Are your partition offsets aligned? Be honest!
[Update: see below]
Rich Bocchinfuso of GotITSolutions recently was at VMworld. He's been wondering about how the virtualization world attends to storage and I/O issues.
This [lack of familiarity] is understandable as the target audience for VMware had traditionally been the server engineering team and/or developers and not the storage engineers thus the probable lack of a detailed understanding of storage interconnects.
With VMware looking for greater adoption rates in the corporate production IT environment by leveraging new value propositions focused on business continuity and disaster recovery and host of others, Virtualized servers will demand high I/O performance characteristics from both an transaction and bandwidth perspective. Storage farms will grow, become more sophisticated and more attention will be paid to integrating VMware technology with complex storage technologies such as platform based replication (e.g. - EMC SRDF), snapshot technology (e.g. - EMC Timefinder) and emerging technologies like CDP (Continuos data protection).

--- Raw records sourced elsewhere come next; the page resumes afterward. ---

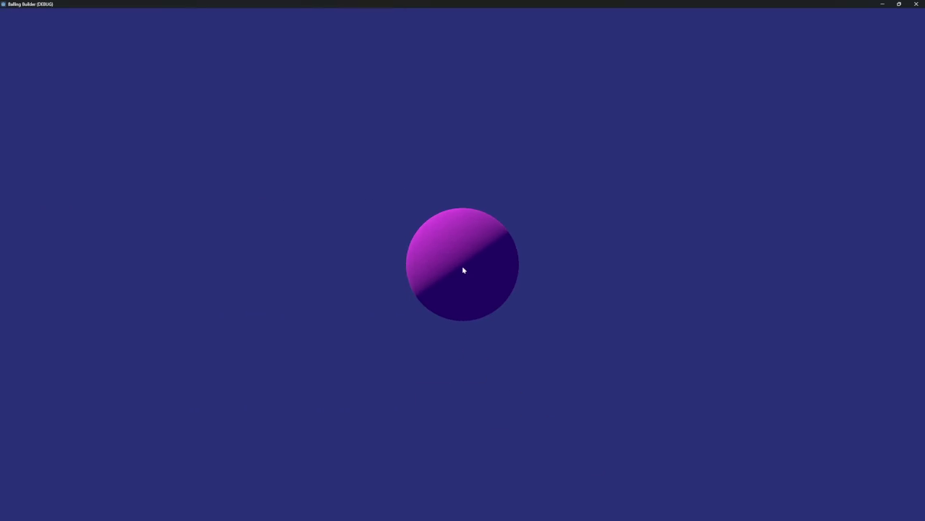
left_click(916, 3)
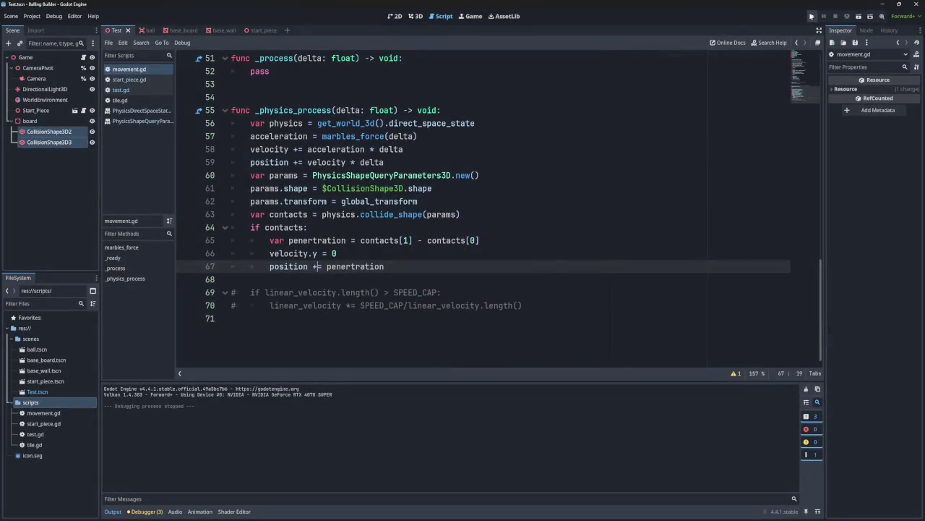
key("F5")
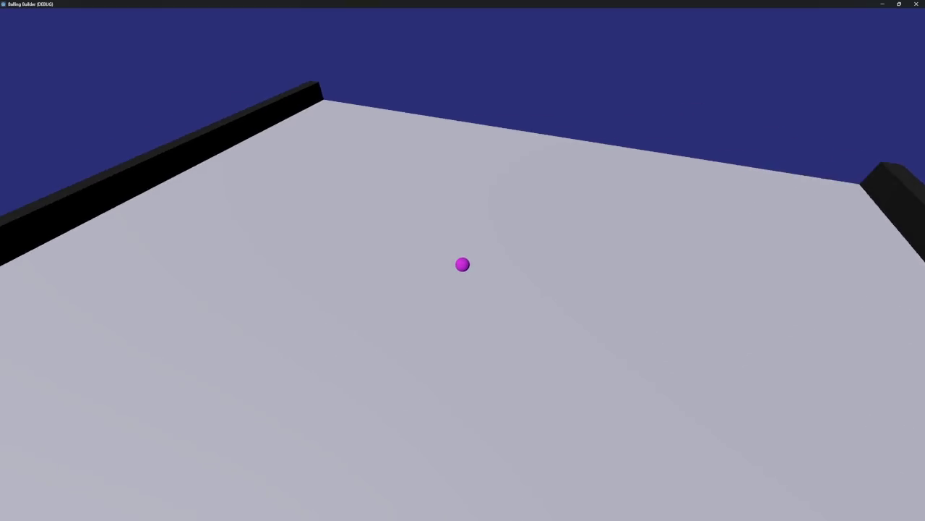
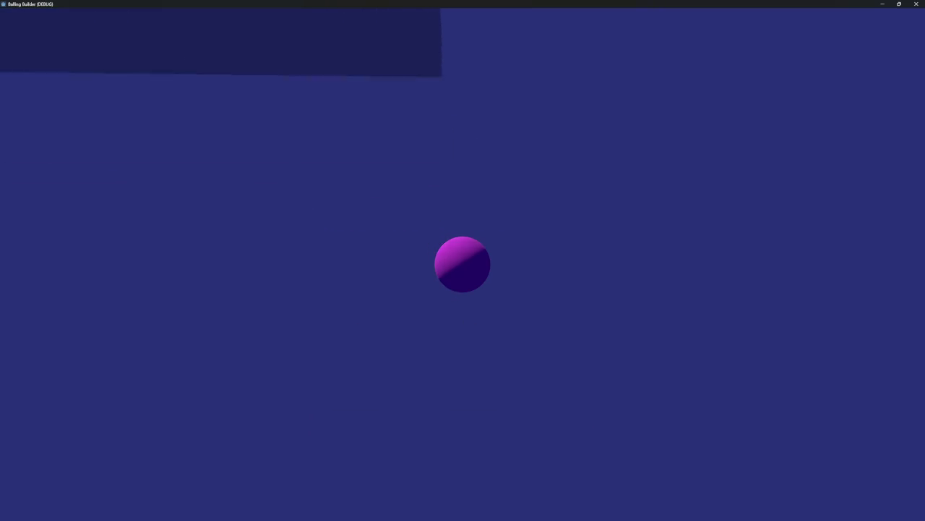
- Stop the running game, relaunch it to test the marble, then stop it again
left_click(915, 5)
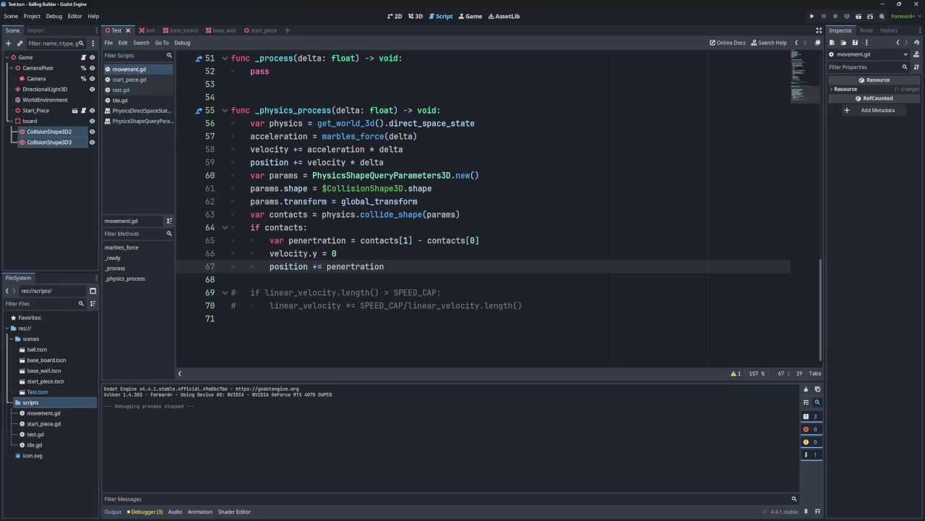
left_click(809, 15)
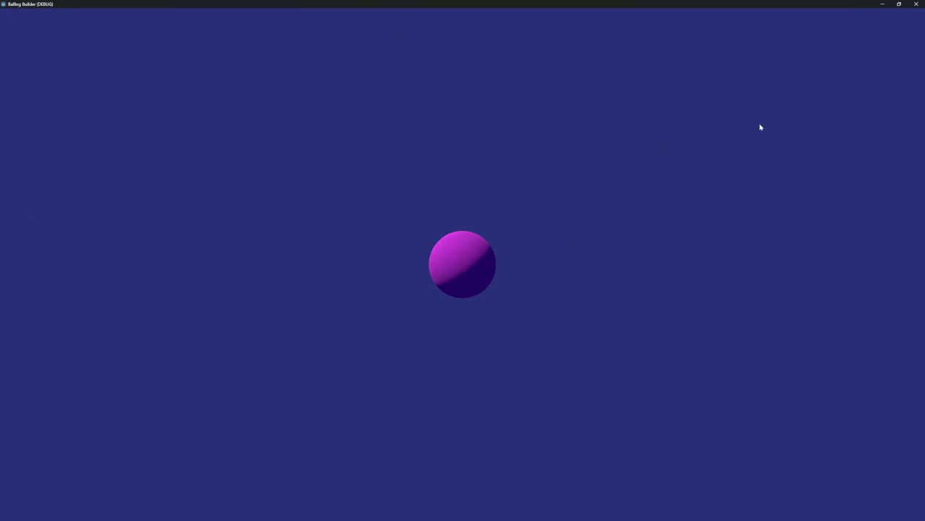
left_click(916, 4)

A practical example of what I believe has been a lack of education around storage and storage best practice can be proven through the fact that I believe many VMware users are unaware partition offset alignment. Offset alignment is a best practice that absolutely should be followed, this is not a function or responsibility of VMware but it is an often overlooked best practice - (engineers who grew up in the UNIX world and are familiar with a command strings like “sync;sync;sync” typically align partition offsets but admits who grew up in the Windows world I find often overlook offset alignment unless they are very savvy Exchange or SQL performance gurus). Windows users have become accustomed to portioning using disk manager from which it is not possible to align offsets, diskpar must be used to partition and align offsets.
I would be interested in some feedback on how many VMware / Windows users did not do this during their VMware configuration of Windows VM install? Be honest! If you are not using disk par to create partitions and align offsets it means that we need to do a better job educating.
[Update: a commenter asked for more clarification of what in the world we're talking about. The definitive guide is Recommendations for Aligning VMFS Partitions, and the short answer is that you're fine as long as you're using VMware Infrastructure 3's VirtualCenter or the VI Client to create your VMFS partitions on your SAN. I blogged about this earlier and pointed to a nice article with some clarifying diagrams.]

Umm... let's just say you need to do a better job educating. No idea what any of this means, and I've installed dozens of ESX farms.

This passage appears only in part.